Светка, стало быть, за дедку, дедка за сетку. Тянут-потянут, вытянуть не могут.
– Mon cher, – стонет Света, – aidez-moi!
Пришлось и Пете поучаствовать. Подбежал он к пассии своей и хвать её за бёдра. Петька за Светку, Светка за дедку, дедка за сетку. Тянут-потянут, вытянуть не могут.
Глядь: какой-то пьяный в ватнике собачонку выгуливает.
– Эй, товарищ, подсоби! – кричат ему с берега.
– Отчего ж не подсобить хорошим людям? – икая винным амбре, отзывается человек, подходит качаясь к компании да как дёрнет Петьку за лапсердак – аж нитки затрещали.
– S’il vous pla?t, facile! – взвизгивает Петя.
– Я не Фазиль, а Федя, – добродушно улыбается мужик.
– Да хоть Астер Фред! – огрызается спереди дед. – А ну не зевай! Тяни давай!
В общем, тянут: Федька за Петьку, Петька за Светку, Светка за дедку, дедка за сетку. Тянут-потянут, вытянуть не могут. Что делать?
– Баксик! Фить-фить, – подзывает Федька собачонку. Та, радостно виляя хвостиком, несётся к хозяину.
– Помоги, дружок! – кряхтит хозяин.
Пёс, гавкнув для порядка, хватает зубами край Федькиного ватника и давай тянуть всю эту ораву. Баксик, значит, за Федьку, Федька за Петьку, Петька за Светку, Светка за дедку, дедка за сетку. Поднатужились да и вытянули улов кукушкинский. Смотрит стрелец – что за диво! – в неводе-то всего-навсего яйцо! Но яйцо не простое, а золотое. И здоровенное к тому ж. Взял Кукушкин то яйцо и давай его разглядывать. Уж и понюхал его и потряс. О рубище своё потёр, к уху поднёс. А яйцо возьми и тресни, и вылезает из него – вот так чудо! – двуглавый орёл! Обрадовался Кукушкин, схватил свой улов и собрался уже во дворец бежать, а орёл ему человечьим голосом молвит:
– Постой, старче! Послушай, что скажу…
Опешил стрелец, рот раскрыл да так и застыл.

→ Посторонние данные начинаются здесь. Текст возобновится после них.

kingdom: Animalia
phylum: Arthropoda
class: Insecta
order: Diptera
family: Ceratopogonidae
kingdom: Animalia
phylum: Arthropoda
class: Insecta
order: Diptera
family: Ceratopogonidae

– Видишь, все тебя бросили…
Огляделся Кукушкин: и впрямь ни души – печаль да шиши.
– Только мы с тобой и остались, – говорит орёл.
Кукушкин усмехнулся.
– Нужен ты мне больно!.. Вот сдам тебя царю-батюшке, стану завхозом при дворе, на дочке его женюся. А с тебя какой прок? Клюв да пушок!
– Умоляю! – причитает двуглавый. – Только не к царю! Он из меня суп сварит!

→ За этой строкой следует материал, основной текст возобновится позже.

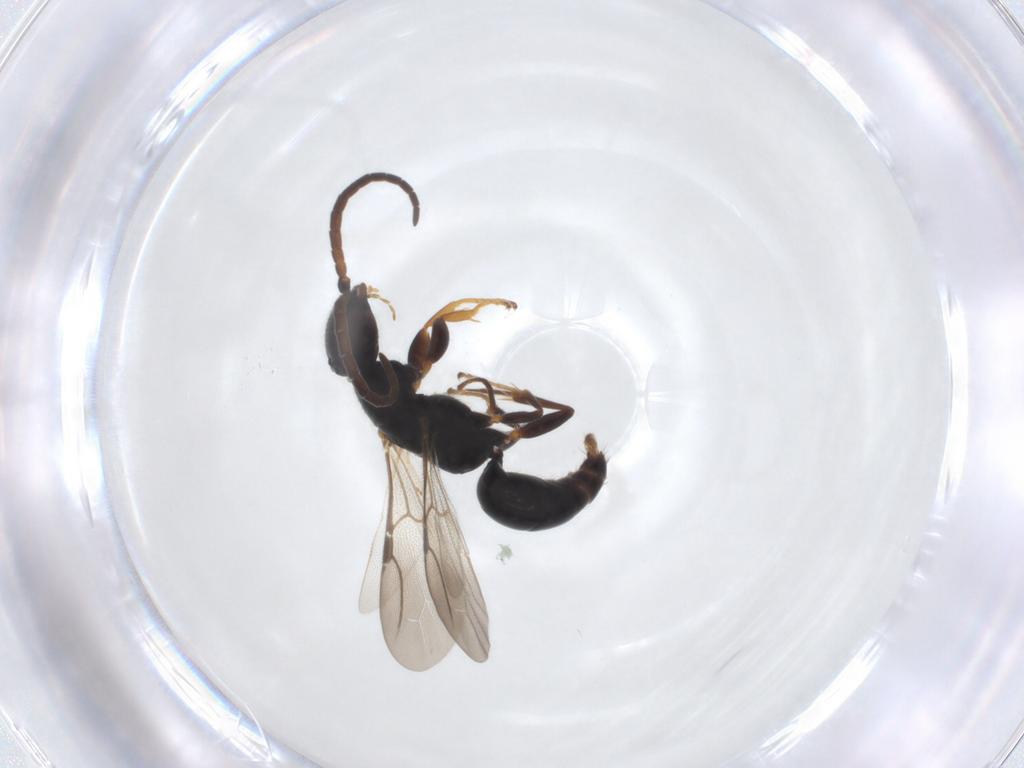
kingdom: Animalia
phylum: Arthropoda
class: Insecta
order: Hymenoptera
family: Bethylidae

– Кто? Царь? Ври больше! Он отличный парень. Идём познакомлю…
– Не губи, старче! – плачет орёл человечьими слезами. – Вот увидишь, я тебе ещё пригожусь…
– Да чем же ты мне пригодишься?
– Хочешь, любые твои три желания выполню?
«Вот так попёрло, – думает Кукушкин. – Царь завхозом назначает, птица желания исполняет! Чудеса!»
– Ладно, – согласился Кукушкин, – будь по-твоему.